*** Textabschnitt ***
Hey

ich konnte mich heute endlich auch intensiver mit dem Schrecksenmeister beschäftigen und bin mehr als einfach nur begeistert von der Geschichte

Ich schleppe übrigens auch das dicke Hardcoverbuch in der Bahn mit mir herum, aber das Lesen entschädigt für die Schwere des Buches

Außerdem freue ich mich auch immer sehr über die vielen Illustrationen, die wirklich mal wieder sehr gelungen sind. So macht das Lesen gleich noch viel mehr Spaß!
Ich bin heute bis zur
kleinsten Geschichte von Zamonien gekommen und obwohl noch viele Seiten vor mir liegen, habe ich schon wehmütig daran gedacht, dass es wohl nicht mehr so lange dauert bis die letzte Seite gelesen sein wird...
Zunächst bin ich übrigens auch davon ausgegangen, dass
Eißpin eine Schreckse ist und habe mich daher doch sehr darüber gewundert, dass er seine eigene Art verfolgt. Aber klar, der Titel Schrecksenmeister muss natürlich nicht bedeuten, dass er auch eine Schreckse ist.

Nun interessiert mich aber noch, warum er denn die Schrecksen so besessen verfolgt. Da muss doch mal was vorgefallen sein... Andererseits wird auch erwähnt, dass er durch seine arge Verfolgung kaum noch Arbeit mit den Schrecksen hat und somit seine Zeit fast vollständig seinen alchimistischen Studien widmen kann. War das aber sein einziges Ziel der Schrecksenverfolgung? Nun hat er einen Beruf, bei dem ihn keiner sagen kann, dass er ihn nicht gründlich macht und muss trotzdem kaum etwas machen und kann sich seinen Vorlieben hingeben. Aber ich gehe trotzdem davon aus, dass mehr dahinter stecken muss bei seiner extremen Verfolgung der Schrecksen...
*** Gegebene Daten ***
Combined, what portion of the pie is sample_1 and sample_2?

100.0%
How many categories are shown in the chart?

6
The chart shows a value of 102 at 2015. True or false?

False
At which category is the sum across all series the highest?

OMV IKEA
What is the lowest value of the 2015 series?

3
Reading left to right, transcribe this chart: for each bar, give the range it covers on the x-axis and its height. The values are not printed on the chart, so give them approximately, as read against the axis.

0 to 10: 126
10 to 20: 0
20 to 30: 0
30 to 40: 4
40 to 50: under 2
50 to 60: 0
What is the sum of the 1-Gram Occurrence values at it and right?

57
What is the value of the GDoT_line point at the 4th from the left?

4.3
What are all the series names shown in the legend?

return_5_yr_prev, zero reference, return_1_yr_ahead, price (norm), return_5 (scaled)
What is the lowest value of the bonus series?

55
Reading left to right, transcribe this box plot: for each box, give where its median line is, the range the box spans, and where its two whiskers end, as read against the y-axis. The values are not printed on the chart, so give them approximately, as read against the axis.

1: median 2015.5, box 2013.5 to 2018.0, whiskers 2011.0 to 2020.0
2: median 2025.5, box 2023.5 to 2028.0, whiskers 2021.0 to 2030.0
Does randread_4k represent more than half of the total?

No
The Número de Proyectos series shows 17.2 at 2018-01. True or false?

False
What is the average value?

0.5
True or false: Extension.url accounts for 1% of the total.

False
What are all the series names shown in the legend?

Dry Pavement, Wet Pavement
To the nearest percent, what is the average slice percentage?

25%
***
Wovon ist die schreibende Person im Text über den Schrecksenmeister bei Eißpin zunächst ausgegangen? Die Daten sind eigenständiges Material und gehören nicht zum Text.

Davon, dass Eißpin eine Schreckse ist.